The next morning, I woke up to a thousand strangers calling me an a**hole.
At that time, I didn’t know anyone who was autistic. I had never considered how isolating public spaces can be for families with autistic children. I had no understanding of how quickly judgment piles on, or how deeply shame is etched into their daily lives.
Then something unexpected happened: a high school friend I hadn’t heard from in decades messaged me privately. Her mother had worked in theater—she grew up in the fabric-filled hallways behind the curtain. Now she was a mother herself, raising an autistic son. She asked me to reconsider. Not to cancel myself—but to listen.
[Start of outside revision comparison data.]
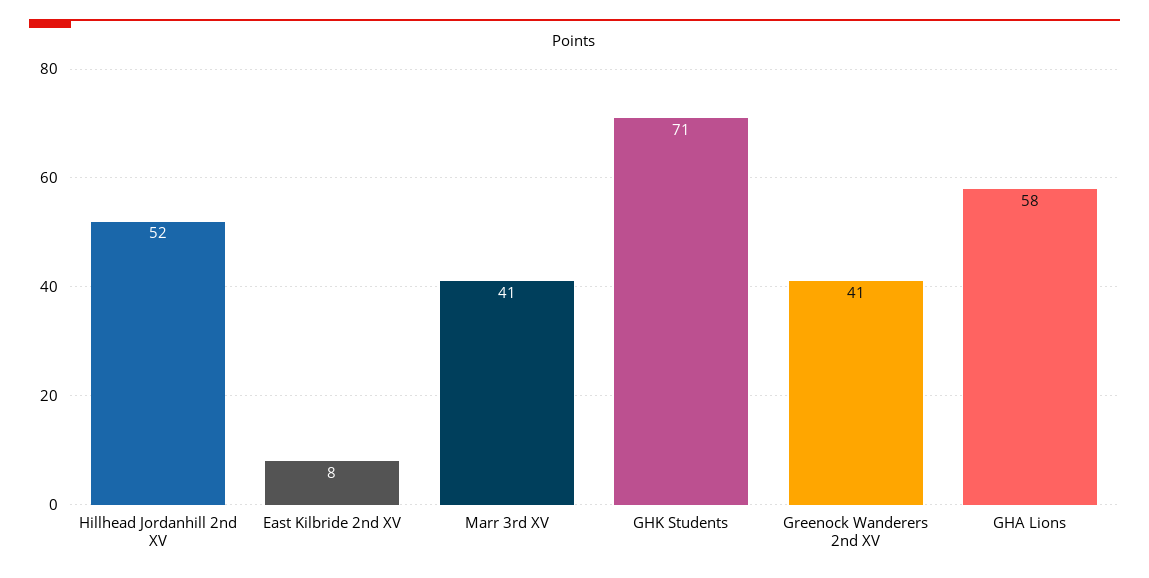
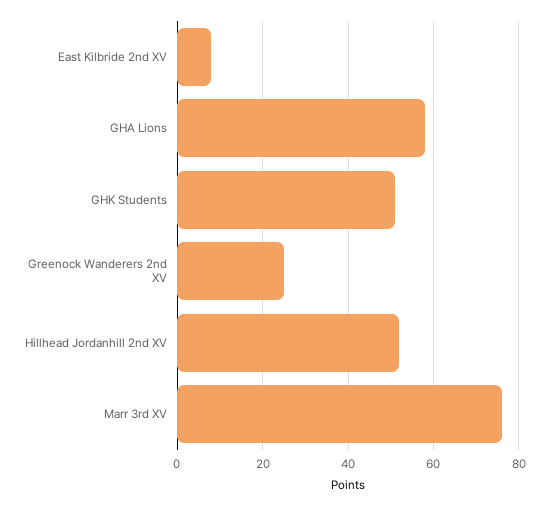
  {
    "Hillhead Jordanhill 2nd XV": 52,
    "East Kilbride 2nd XV": 8,
-   "Marr 3rd XV": 41,
+   "Marr 3rd XV": 75,
-   "GHK Students": 71,
+   "GHK Students": 50,
-   "Greenock Wanderers 2nd XV": 41,
+   "Greenock Wanderers 2nd XV": 25,
    "GHA Lions": 58
  }

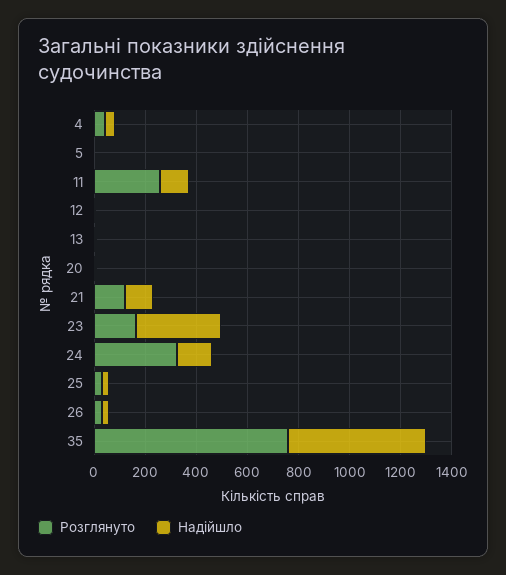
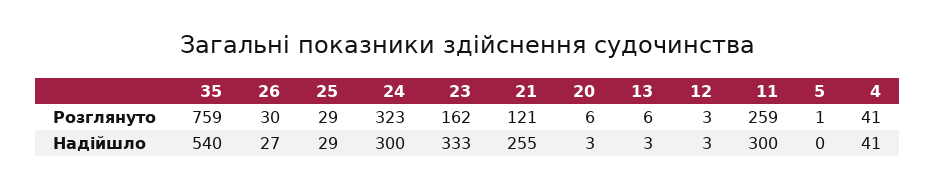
  {
    "Розглянуто": {
      "4": 41,
      "5": 1,
      "11": 259,
      "12": 3,
      "13": 6,
      "20": 6,
      "21": 121,
      "23": 162,
      "24": 323,
      "25": 29,
      "26": 30,
      "35": 759
    },
    "Надійшло": {
      "4": 41,
      "5": 0,
-     "11": 100,
+     "11": 300,
      "12": 3,
      "13": 3,
      "20": 3,
-     "21": 100,
+     "21": 255,
      "23": 333,
-     "24": 150,
+     "24": 300,
      "25": 29,
      "26": 27,
      "35": 540
    }
  }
My words, she said, added to the weight already pressing down on parents like her.
That message changed everything. I took down my post. I started reading: articles from a parent’s perspective as well as articles written by neurologists. I met with Kelvin Moon Loh at West Bank Café and listened to his full account of what happened that night. I took a friend’s autistic daughter to School of Rock on Broadway, just to begin to understand what it means to navigate the world with different sensory wiring. I learned the vocabulary: “stimming,” “sensory processing,” “accessibility.”
I volunteered for two years at TDF’s Autism Friendly Broadway performances (now called Relaxed Performances.) I watched a teenage boy at The Lion King rest his head on his father’s shoulder again and again to soothe his anxiety. During intermission, I talked to the Dad. Most live performances would never tolerate his son's repetitive movements. This was the first time he and his son had attended a live performance together. This brought me to tears. I began to see how many families had never experienced live theater together—until these special performances made it possible.
At the same time, I couldn’t ignore a different truth. As one theater manager told me, “The theater is a fragile bubble. Any one person in the audience has the power to kill it.” One person - true theater royalty - said the line “Nobody has right to pull focus from the stage. No one. Ever.” I understand that strong feeling too. We’ve all had moments when a ringing phone or specific behavior pulls us out of a play we’ve waited months to see.
Two truths. Both real. Both valid. That tension is where Be Still Be Silent was born.
Janet Dickinson and Terence Keyes
UPDATES:
Since the debut of “Be Still Be Silent,” the script has been revised down to 5 characters only, with an option to present the play without intermission.